## [PROBLEM TO SOLVE]
Please pick up the forum thread below on self wedge product terms in differential forms, continuing it from its last sentence.

## [SOURCE TEXT]
-- -- --
Help with Differential Forms - self wedge product terms

[thatboi]

I'm completely new to differential forms so I am having trouble following the arguments from the following post: https://physics.stackexchange.com/q...non-trivial-fiber-bundles-chern-simons-theory
Specifically:
1.) In equation (12) of the accepted answer, where did the self wedge product terms go, i.e. ##F_{D} \wedge F_{D}##?
2.) Similarly, in (18), where did terms like ##A_{S_{1}} \wedge dA_{S_{1}}## go?
3.) What is the intuition behind the last statement: " the contributions from the adjacent parts of the different patches' boundaries cancel each other". How do I see this?

Any help is appreciated.

 

[Hill]

Wedge is antisymmetric, i.e., ##A \wedge B = -(B \wedge A)##. This implies that ##A \wedge A = -(A \wedge A)=0##.

 

[thatboi]

Wedge is antisymmetric, i.e., ##A \wedge B = -(B \wedge A)##. This implies that ##A \wedge A = -(A \wedge A)=0##.

I thought this only held for A and B that are odd-number forms.

 

[fresh_42]

##a\wedge a=0## is part of the definition of a Graßmann algebra and ##d\omega \wedge d\omega =0## for differential forms. Note that exterior (Cartan) derivatives have a sign in ##d(\omega_1\wedge \omega_2).## See Cartan derivative in
https://www.physicsforums.com/insig...#C-–-Exterior-Derivative-or-Cartan-Derivative
\begin{align*}
\int_X F\wedge F&=\int_X (F_D+F_{S^2})\wedge (F_D+F_{S^2})\\
&=\int_X\underbrace{F_D\wedge F_D}_{=0}+ \int_X (F_D\wedge F_{S^2}) +\int_X (F_{S^2}\wedge F_D)+ \int_X \underbrace{F_{S^2}\wedge F_{S^2}}_{=0} \\
&=\left(\int_D F_D\right)\cdot \left(\int_{S^2}F_{S^2}\right) +\left(\int_{S^2}F_{S^2}\right)\cdot\left(\int_D F_D\right)\\
&=2\left(\int_D F_D\right)\cdot \left(\int_{S^2}F_{S^2}\right)
\end{align*}
Hence, the question is why ##\int_{D\times S^2} (F_D\wedge F_{S^2}) =\left(\int_D F_D\right)\cdot \left(\int_{S^2}F_{S^2}\right)## where the LHS seems to be oriented and the RHS is not. I assume that ##F_D\wedge F_{S^2}=F_D \times F_{S^2}## for physical reasons but I don't know enough about the field ##F## and the physical background.
-- -- --
## [INFORMATION SUPPLIED]
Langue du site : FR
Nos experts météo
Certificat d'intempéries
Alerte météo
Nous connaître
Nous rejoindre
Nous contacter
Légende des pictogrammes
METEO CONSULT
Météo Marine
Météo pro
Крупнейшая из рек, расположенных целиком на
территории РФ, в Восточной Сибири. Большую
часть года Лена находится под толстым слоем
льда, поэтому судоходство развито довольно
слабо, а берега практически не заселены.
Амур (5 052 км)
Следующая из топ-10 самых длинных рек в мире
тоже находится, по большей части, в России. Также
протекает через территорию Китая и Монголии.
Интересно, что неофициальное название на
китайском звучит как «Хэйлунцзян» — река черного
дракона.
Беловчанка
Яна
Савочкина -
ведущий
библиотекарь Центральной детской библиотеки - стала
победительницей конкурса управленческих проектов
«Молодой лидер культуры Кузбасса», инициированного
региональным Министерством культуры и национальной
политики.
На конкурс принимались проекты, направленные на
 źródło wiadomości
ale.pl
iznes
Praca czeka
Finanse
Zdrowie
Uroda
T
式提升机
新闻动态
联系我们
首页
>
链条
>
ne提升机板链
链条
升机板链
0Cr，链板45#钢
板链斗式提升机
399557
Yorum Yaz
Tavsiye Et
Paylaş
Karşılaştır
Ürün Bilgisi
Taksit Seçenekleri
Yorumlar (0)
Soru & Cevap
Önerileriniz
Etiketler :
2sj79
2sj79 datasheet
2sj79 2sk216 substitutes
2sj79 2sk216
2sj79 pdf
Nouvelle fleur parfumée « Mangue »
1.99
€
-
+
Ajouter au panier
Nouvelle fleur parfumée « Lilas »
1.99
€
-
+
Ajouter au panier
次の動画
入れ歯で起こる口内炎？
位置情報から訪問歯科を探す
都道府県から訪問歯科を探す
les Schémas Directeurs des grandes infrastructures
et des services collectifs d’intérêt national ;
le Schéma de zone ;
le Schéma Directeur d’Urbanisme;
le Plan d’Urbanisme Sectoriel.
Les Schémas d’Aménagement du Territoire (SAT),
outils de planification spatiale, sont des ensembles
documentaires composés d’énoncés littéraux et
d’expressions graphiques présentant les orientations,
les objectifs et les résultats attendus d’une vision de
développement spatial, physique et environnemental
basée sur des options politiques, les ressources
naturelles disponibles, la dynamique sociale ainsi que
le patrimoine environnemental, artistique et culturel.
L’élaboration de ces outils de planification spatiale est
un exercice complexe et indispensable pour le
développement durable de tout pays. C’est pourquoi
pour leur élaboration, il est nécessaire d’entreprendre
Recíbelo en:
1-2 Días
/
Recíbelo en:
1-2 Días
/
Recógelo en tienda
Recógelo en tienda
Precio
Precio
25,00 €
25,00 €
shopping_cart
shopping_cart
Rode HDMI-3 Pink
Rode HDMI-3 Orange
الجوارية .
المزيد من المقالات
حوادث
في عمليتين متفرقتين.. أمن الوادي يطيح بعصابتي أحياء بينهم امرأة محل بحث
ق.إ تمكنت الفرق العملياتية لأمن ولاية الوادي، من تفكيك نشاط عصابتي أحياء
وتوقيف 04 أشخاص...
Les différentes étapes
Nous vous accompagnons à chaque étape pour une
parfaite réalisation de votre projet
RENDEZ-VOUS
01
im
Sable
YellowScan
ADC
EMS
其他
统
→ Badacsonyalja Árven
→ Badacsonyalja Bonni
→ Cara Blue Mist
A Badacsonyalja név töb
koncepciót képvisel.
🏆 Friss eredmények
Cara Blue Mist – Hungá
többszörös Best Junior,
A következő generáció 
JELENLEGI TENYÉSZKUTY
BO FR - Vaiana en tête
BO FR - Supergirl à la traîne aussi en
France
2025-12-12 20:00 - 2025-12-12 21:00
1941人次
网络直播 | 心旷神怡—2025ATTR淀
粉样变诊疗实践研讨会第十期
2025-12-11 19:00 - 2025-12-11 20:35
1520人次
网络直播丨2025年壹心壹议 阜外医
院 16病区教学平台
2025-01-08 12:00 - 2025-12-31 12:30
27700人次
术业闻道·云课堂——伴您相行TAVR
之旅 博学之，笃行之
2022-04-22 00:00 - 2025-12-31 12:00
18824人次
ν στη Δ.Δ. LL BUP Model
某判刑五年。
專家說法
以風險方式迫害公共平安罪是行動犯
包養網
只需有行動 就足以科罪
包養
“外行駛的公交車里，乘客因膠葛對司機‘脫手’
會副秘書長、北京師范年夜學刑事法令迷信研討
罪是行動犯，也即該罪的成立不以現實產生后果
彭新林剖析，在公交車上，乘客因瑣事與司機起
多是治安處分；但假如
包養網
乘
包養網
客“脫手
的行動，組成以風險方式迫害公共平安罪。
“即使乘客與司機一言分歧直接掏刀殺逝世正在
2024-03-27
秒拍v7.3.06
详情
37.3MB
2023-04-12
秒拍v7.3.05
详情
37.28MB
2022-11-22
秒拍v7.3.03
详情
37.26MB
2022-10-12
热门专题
-- -- --
## [ANSWER TO THE PROBLEM]
[thatboi]

##a\wedge a=0## is part of the definition of a Graßmann algebra and ##d\omega \wedge d\omega =0## for differential forms. Note that exterior (Cartan) derivatives have a sign in ##d(\omega_1\wedge \omega_2).## See Cartan derivative in
https://www.physicsforums.com/insights/pantheon-derivatives-part-iv/#C-–-Exterior-Derivative-or-Cartan-Derivative
\begin{align*}
\int_X F\wedge F&=\int_X (F_D+F_{S^2})\wedge (F_D+F_{S^2})\\
&=\int_X\underbrace{F_D\wedge F_D}_{=0}+ \int_X (F_D\wedge F_{S^2}) +\int_X (F_{S^2}\wedge F_D)+ \int_X \underbrace{F_{S^2}\wedge F_{S^2}}_{=0} \\
&=\left(\int_D F_D\right)\cdot \left(\int_{S^2}F_{S^2}\right) +\left(\int_{S^2}F_{S^2}\right)\cdot\left(\int_D F_D\right)\\
&=2\left(\int_D F_D\right)\cdot \left(\int_{S^2}F_{S^2}\right)
\end{align*}
Hence, the question is why ##\int_{D\times S^2} (F_D\wedge F_{S^2}) =\left(\int_D F_D\right)\cdot \left(\int_{S^2}F_{S^2}\right)## where the LHS seems to be oriented and the RHS is not. I assume that ##F_D\wedge F_{S^2}=F_D \times F_{S^2}## for physical reasons but I don't know enough about the field ##F## and the physical background.

So were you using the fact that ##d\omega \wedge d\omega =0## above? Does this formula hold for any n-form ##\omega##?

 

[fresh_42]

So were you using the fact that ##d\omega \wedge d\omega =0## above? Does this formula hold for any n-form ##\omega##?

Yes. It is part of the definition of the wedge product.

The Cartan derivative on the other hand is a function of differential forms and can have therefore a different definition that involves signs depending on the rank of the differential forms.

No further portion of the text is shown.